WORK TO DO: Pull out every line from all the entries below, from kingdom through common name, and reproduce each one without any change.

______

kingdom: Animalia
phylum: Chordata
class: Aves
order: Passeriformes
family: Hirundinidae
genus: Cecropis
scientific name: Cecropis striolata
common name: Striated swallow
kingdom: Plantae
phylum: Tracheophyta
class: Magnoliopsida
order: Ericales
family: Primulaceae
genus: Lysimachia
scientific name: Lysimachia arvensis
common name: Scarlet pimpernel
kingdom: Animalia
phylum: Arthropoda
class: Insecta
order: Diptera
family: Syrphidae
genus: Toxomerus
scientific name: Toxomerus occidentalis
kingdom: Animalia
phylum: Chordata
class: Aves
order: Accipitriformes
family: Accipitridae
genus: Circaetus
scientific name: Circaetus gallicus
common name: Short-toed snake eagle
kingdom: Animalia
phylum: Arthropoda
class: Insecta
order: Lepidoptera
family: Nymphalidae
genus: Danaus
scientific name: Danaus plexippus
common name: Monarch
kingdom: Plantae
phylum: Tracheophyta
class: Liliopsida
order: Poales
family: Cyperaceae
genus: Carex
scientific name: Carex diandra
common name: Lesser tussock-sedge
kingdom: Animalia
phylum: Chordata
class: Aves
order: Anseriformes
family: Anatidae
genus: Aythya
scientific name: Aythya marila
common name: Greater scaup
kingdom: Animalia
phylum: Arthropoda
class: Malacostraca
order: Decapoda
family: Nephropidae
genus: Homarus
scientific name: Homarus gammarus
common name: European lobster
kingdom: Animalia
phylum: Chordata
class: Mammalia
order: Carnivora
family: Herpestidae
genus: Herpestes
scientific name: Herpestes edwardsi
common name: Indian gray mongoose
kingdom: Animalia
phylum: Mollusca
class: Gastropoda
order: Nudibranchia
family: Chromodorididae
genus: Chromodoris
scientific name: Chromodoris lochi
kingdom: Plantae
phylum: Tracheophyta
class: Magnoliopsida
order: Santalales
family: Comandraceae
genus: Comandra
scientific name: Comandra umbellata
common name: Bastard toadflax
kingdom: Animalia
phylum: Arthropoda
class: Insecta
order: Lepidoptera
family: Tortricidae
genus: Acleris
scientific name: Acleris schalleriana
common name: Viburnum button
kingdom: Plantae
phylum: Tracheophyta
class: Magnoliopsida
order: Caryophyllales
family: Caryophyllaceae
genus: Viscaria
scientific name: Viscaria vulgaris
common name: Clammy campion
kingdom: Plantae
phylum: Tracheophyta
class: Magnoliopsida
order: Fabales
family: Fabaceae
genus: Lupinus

______

COMPLETED EXERCISE:
kingdom: Animalia
phylum: Chordata
class: Aves
order: Passeriformes
family: Hirundinidae
genus: Cecropis
scientific name: Cecropis striolata
common name: Striated swallow
kingdom: Plantae
phylum: Tracheophyta
class: Magnoliopsida
order: Ericales
family: Primulaceae
genus: Lysimachia
scientific name: Lysimachia arvensis
common name: Scarlet pimpernel
kingdom: Animalia
phylum: Arthropoda
class: Insecta
order: Diptera
family: Syrphidae
genus: Toxomerus
scientific name: Toxomerus occidentalis
kingdom: Animalia
phylum: Chordata
class: Aves
order: Accipitriformes
family: Accipitridae
genus: Circaetus
scientific name: Circaetus gallicus
common name: Short-toed snake eagle
kingdom: Animalia
phylum: Arthropoda
class: Insecta
order: Lepidoptera
family: Nymphalidae
genus: Danaus
scientific name: Danaus plexippus
common name: Monarch
kingdom: Plantae
phylum: Tracheophyta
class: Liliopsida
order: Poales
family: Cyperaceae
genus: Carex
scientific name: Carex diandra
common name: Lesser tussock-sedge
kingdom: Animalia
phylum: Chordata
class: Aves
order: Anseriformes
family: Anatidae
genus: Aythya
scientific name: Aythya marila
common name: Greater scaup
kingdom: Animalia
phylum: Arthropoda
class: Malacostraca
order: Decapoda
family: Nephropidae
genus: Homarus
scientific name: Homarus gammarus
common name: European lobster
kingdom: Animalia
phylum: Chordata
class: Mammalia
order: Carnivora
family: Herpestidae
genus: Herpestes
scientific name: Herpestes edwardsi
common name: Indian gray mongoose
kingdom: Animalia
phylum: Mollusca
class: Gastropoda
order: Nudibranchia
family: Chromodorididae
genus: Chromodoris
scientific name: Chromodoris lochi
kingdom: Plantae
phylum: Tracheophyta
class: Magnoliopsida
order: Santalales
family: Comandraceae
genus: Comandra
scientific name: Comandra umbellata
common name: Bastard toadflax
kingdom: Animalia
phylum: Arthropoda
class: Insecta
order: Lepidoptera
family: Tortricidae
genus: Acleris
scientific name: Acleris schalleriana
common name: Viburnum button
kingdom: Plantae
phylum: Tracheophyta
class: Magnoliopsida
order: Caryophyllales
family: Caryophyllaceae
genus: Viscaria
scientific name: Viscaria vulgaris
common name: Clammy campion
kingdom: Plantae
phylum: Tracheophyta
class: Magnoliopsida
order: Fabales
family: Fabaceae
genus: Lupinus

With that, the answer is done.